### What you need to do
Look at each line of the listing. Copy those that hold the string "objektu".

————————

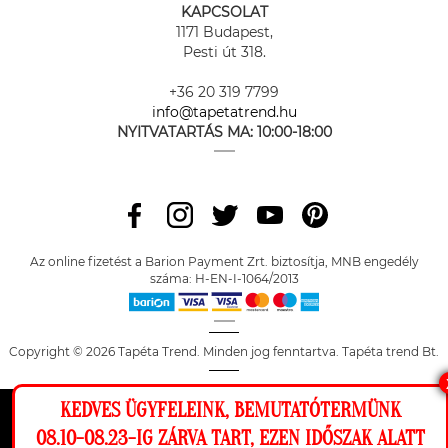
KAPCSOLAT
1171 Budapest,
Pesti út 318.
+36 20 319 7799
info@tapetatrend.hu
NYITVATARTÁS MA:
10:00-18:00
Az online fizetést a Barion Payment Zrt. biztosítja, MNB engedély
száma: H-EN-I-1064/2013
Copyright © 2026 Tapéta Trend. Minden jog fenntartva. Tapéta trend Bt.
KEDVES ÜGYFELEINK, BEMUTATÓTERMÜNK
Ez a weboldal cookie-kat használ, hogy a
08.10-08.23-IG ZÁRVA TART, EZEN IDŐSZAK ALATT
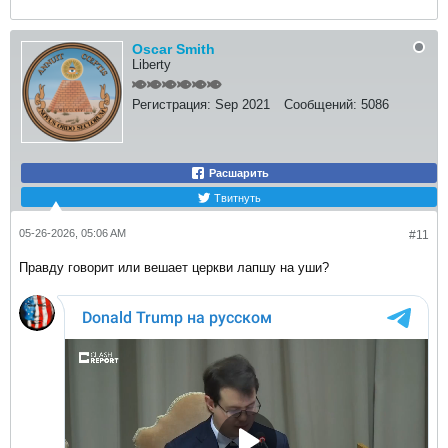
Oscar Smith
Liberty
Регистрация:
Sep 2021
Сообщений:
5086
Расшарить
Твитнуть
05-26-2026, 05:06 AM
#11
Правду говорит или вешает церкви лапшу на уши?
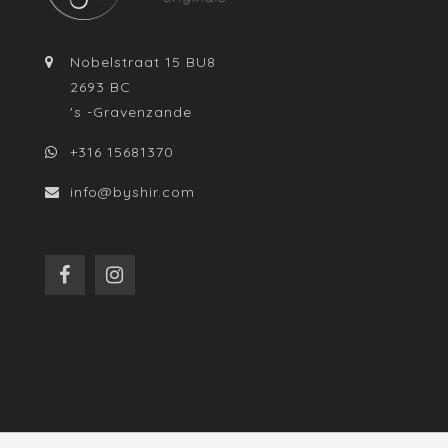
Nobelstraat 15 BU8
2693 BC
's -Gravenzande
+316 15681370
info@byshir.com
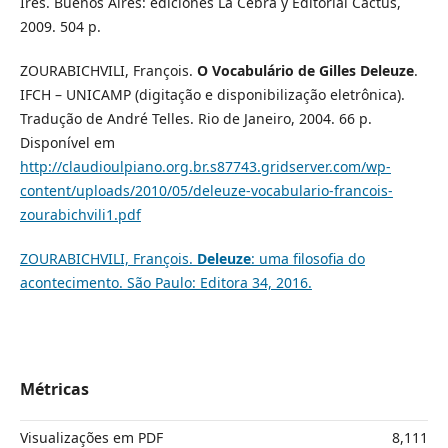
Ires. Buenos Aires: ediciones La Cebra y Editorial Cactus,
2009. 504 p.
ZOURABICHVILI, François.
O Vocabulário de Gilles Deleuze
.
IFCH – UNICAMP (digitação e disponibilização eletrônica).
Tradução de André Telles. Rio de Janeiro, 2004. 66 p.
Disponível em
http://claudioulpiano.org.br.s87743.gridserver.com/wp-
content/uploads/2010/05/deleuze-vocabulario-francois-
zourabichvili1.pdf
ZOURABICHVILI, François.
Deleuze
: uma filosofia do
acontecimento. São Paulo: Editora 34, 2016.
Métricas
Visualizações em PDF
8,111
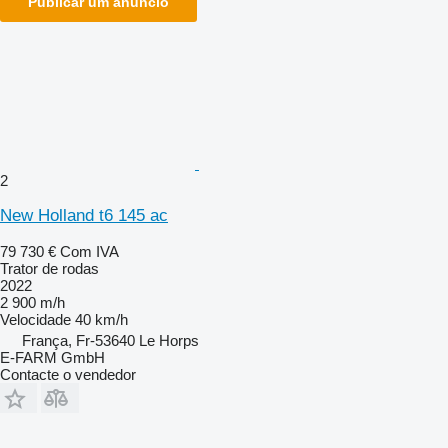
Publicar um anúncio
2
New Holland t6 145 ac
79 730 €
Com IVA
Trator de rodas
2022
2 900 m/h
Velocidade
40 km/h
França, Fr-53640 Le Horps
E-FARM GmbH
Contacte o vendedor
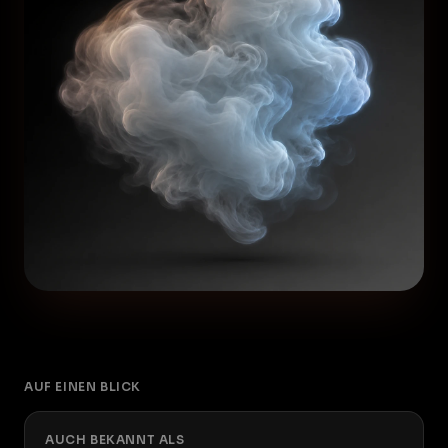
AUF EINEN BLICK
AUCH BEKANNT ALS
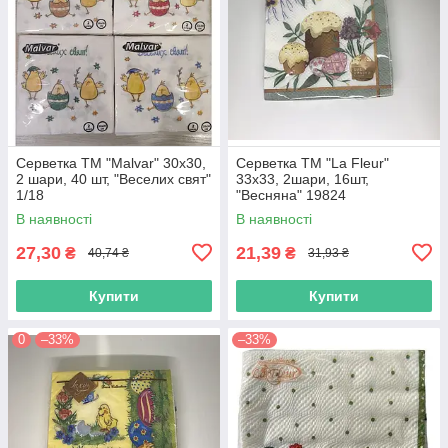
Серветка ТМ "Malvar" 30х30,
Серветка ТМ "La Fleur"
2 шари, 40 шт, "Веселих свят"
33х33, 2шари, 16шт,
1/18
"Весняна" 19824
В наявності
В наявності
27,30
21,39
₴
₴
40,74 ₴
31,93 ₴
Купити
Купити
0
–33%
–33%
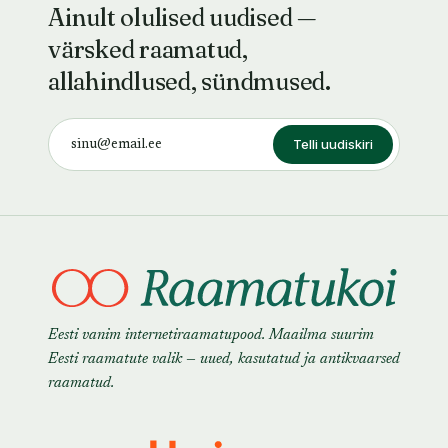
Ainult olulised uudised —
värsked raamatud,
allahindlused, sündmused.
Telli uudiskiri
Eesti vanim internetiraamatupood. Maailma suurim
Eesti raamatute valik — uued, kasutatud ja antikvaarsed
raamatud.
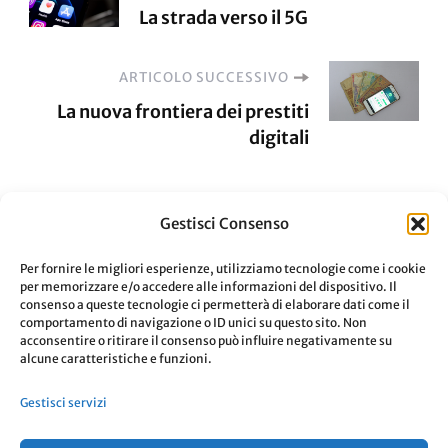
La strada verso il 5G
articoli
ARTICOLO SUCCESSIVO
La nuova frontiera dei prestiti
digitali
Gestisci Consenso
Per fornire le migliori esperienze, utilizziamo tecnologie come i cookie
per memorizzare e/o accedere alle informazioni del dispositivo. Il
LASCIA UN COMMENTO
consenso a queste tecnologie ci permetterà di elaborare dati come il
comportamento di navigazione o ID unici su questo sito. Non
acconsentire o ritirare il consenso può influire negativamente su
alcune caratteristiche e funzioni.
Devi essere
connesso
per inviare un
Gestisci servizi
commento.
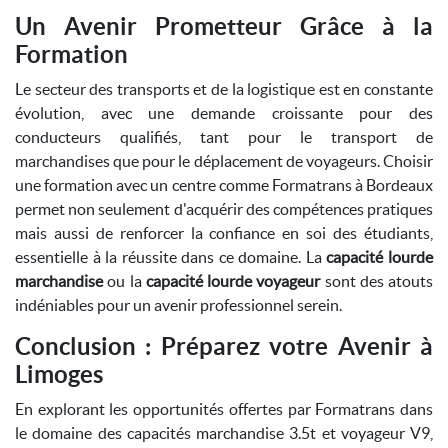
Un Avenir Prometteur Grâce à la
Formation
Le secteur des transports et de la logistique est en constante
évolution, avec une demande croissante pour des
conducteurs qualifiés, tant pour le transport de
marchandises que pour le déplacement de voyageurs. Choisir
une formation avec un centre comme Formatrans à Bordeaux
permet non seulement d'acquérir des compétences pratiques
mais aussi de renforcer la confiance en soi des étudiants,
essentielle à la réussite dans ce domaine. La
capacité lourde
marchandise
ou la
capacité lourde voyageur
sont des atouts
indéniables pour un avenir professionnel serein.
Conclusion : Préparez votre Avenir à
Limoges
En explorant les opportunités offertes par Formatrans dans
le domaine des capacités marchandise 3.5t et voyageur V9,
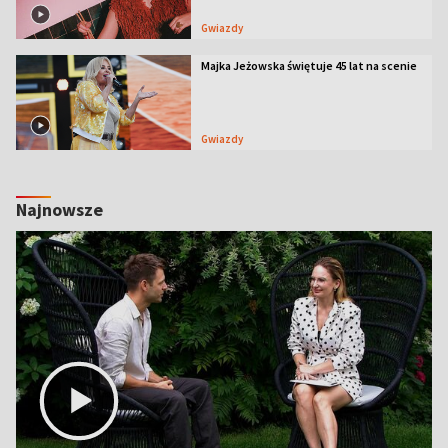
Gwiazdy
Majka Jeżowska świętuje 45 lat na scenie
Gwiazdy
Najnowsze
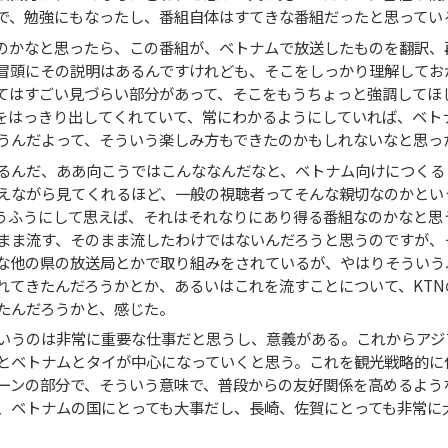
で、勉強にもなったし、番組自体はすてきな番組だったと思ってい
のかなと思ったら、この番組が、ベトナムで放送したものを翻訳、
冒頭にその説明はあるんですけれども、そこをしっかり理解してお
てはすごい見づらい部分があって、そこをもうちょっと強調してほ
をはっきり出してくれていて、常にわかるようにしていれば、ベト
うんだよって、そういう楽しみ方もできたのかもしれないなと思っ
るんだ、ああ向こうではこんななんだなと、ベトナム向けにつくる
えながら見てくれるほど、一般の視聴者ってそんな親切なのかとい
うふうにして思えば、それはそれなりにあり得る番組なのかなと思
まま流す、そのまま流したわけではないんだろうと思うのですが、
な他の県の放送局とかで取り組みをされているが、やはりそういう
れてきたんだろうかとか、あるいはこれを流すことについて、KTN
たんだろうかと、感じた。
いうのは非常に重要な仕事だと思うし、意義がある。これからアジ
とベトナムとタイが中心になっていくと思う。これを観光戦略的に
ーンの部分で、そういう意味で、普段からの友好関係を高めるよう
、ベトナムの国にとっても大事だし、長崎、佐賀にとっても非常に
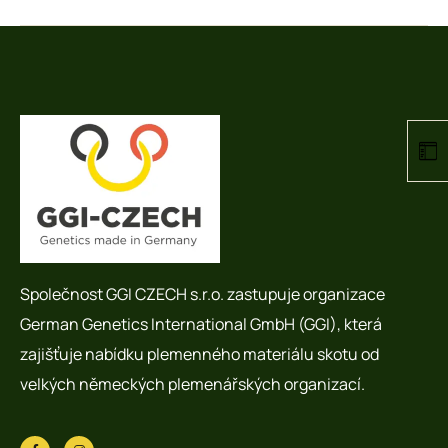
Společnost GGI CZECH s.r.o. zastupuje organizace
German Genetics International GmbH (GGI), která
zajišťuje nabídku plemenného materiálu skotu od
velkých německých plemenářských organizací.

————————

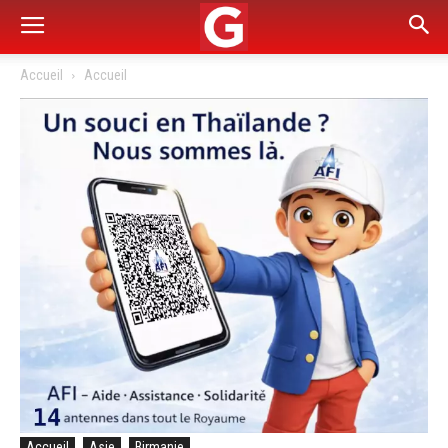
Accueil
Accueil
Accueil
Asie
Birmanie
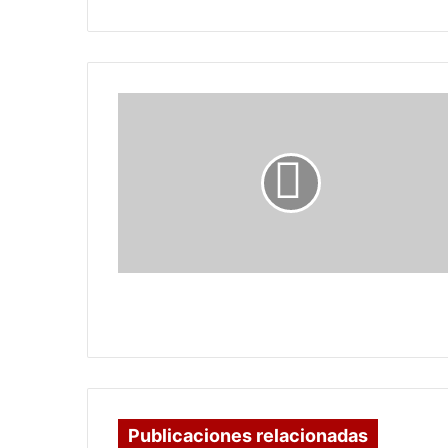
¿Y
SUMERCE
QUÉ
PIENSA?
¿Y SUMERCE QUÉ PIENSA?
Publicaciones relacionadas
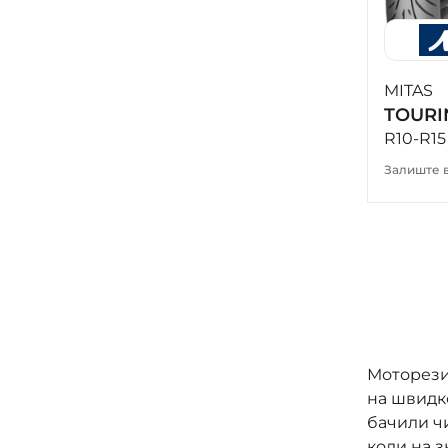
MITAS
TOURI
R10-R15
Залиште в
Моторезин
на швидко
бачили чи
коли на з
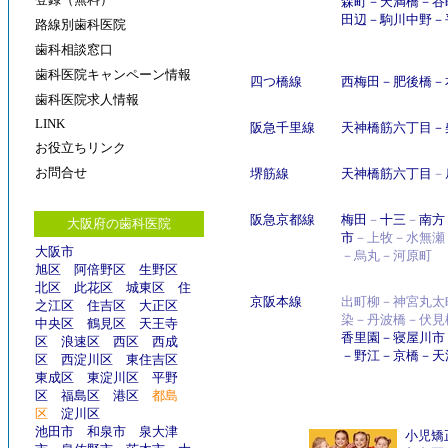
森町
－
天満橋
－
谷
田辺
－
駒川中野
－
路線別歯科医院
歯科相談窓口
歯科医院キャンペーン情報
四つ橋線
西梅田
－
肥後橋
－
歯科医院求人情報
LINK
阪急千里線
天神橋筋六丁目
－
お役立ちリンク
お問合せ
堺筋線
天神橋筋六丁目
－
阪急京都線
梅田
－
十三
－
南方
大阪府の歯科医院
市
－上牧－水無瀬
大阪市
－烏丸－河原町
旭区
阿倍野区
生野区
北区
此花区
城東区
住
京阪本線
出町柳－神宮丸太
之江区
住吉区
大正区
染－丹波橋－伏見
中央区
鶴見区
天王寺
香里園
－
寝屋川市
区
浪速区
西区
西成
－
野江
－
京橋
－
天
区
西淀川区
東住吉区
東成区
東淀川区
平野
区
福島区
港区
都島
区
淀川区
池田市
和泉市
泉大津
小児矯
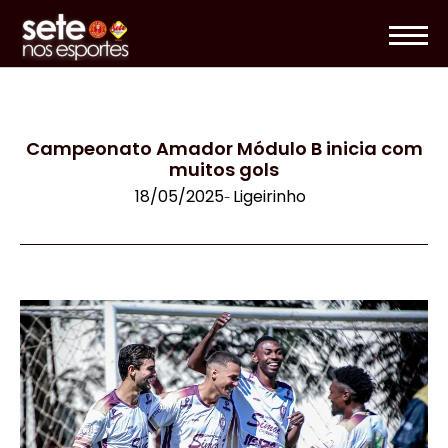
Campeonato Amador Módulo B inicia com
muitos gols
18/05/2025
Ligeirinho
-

————————

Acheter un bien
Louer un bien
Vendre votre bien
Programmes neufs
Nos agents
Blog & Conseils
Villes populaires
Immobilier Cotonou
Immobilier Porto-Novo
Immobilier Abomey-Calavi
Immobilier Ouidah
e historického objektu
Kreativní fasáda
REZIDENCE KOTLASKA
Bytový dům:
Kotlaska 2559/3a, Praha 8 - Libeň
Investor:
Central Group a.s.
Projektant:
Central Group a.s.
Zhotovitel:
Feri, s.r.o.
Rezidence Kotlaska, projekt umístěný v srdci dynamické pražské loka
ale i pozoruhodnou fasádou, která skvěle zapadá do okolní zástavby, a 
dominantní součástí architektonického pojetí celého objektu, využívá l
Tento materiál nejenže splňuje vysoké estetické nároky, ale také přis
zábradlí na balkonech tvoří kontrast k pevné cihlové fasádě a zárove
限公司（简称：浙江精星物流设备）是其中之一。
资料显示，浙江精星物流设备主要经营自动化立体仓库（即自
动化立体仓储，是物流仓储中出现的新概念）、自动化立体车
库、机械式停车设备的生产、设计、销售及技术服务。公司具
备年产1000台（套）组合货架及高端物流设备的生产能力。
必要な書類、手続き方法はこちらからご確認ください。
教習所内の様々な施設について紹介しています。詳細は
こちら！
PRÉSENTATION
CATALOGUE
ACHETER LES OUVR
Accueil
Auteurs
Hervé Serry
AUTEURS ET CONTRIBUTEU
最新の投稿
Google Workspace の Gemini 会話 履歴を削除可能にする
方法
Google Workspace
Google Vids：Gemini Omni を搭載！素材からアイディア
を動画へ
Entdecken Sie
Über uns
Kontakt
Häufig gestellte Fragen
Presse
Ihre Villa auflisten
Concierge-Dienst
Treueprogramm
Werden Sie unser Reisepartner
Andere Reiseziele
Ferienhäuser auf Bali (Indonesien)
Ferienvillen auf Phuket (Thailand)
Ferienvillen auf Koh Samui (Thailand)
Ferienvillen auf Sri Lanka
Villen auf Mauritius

————————

### Solution to the exercise
e historického objektu
dominantní součástí architektonického pojetí celého objektu, využívá l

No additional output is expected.